Given the circumstances, the attorney said, he hopes that authorities will also look into Fuller's death as a possible hate crime.
"This area is known for its skinheads and for having racial conflict, and I would suspect that police would look into that as a potential narrative," he said. "The manner by which the body was found, not too far from City Hall in an area where there had been protests about Black Lives Matter and George Floyd, you can't ignore that. That's why you see such an outrage from the Black community."
More than 200,000 people have signed a petition calling on the city and the sheriff's department to conduct a thorough investigation and release security footage and the 911 call reporting his death.
"During such a heightened time with the Black Lives Matter movement and the city’s quickness to call his death a suicide before any investigation, there is reason to believe that Robert’s death was a lynching," the petition said.
Officials have said there is no security footage available. Palmdale Mayor Steve Hofbauer said there are only two cameras in the square and that both are low resolution and follow traffic in real time, but don't record.
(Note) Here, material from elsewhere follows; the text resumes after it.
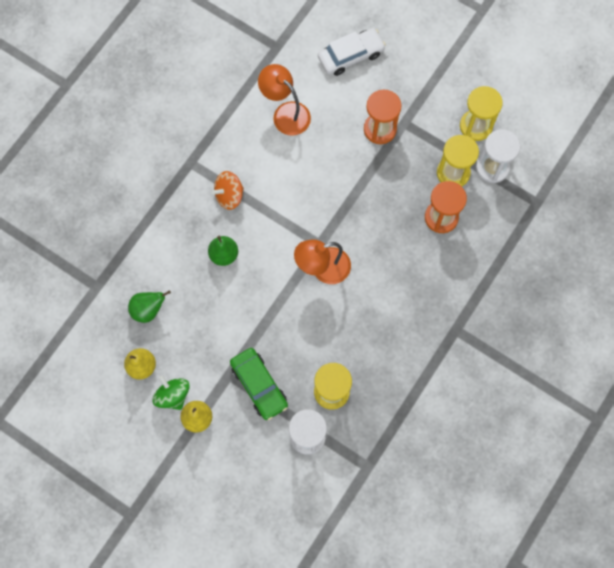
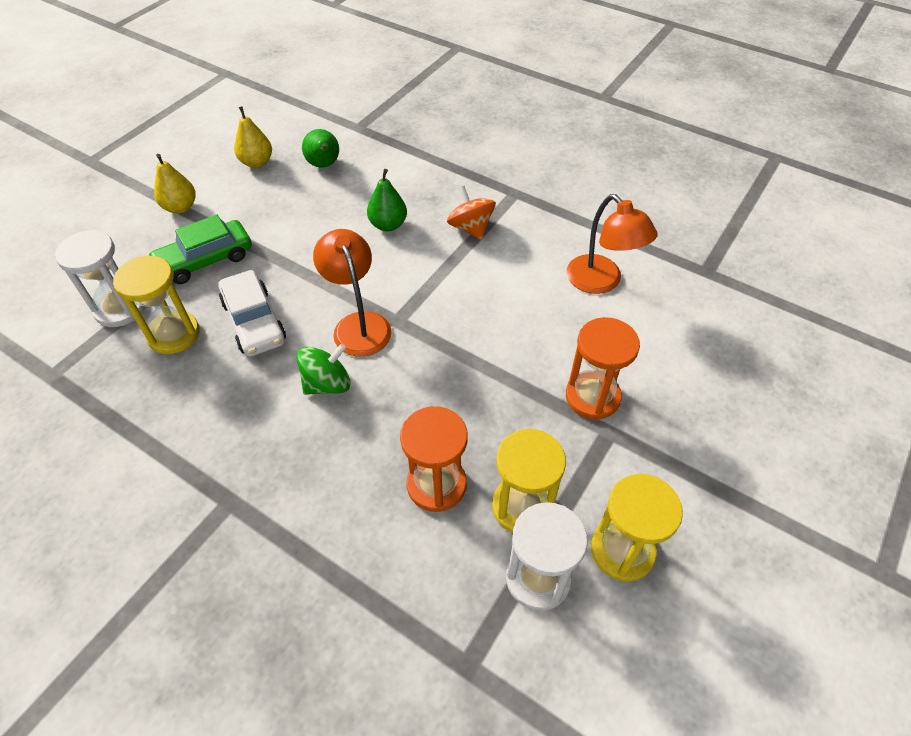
camera: 90 degrees right, 20 degrees down
(173, 395) = (215, 187): green spinning top -> green spinning top (327, 384)
(285, 113) = (601, 282): orange lamp -> orange lamp turned 105 degrees clockwise
(351, 56) = (717, 359): white car -> white car (254, 321)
In a tweet reply on Sunday, Hofbauer emphasized that there are "no cameras IN the park" and said officials want the state attorney general to step in and oversee an independent investigation. The mayor attached a letter that officials sent to Xavier Becerra on Saturday, confirming that the sheriff department's homicide bureau is also looking into Fuller's death.
A final cause and manner of death is pending additional investigation, according to the Los Angeles County Medical Examiner-Coroner.
Hicks also noted that another black man was recently found dead hanging from a tree less than 50 miles from where Fuller's body was found. The family of Malcolm Harsch, 38, worry their loved one's death will also be ruled a suicide, and are conducting their own investigation into it.
Villanueva said his department would be in contact with Victorville officials to ascertain whether there are any similarities in the cases.
Hundreds gathered in the Palmdale square where Fuller's body was found Saturday to demand justice before marching through the city.
His friend Tommie Anderson told LAist she last saw Fuller at a nearby 7-Eleven a couple weeks ago and that they had talked about the nationwide protests over the police killing of George Floyd. She said Fuller was excited about the Black Lives Matter movement and that they were also planning a trip to Las Vegas later this summer.
"He didn't come to his park and hang himself," Anderson said. "Somebody brought him here and did this to him."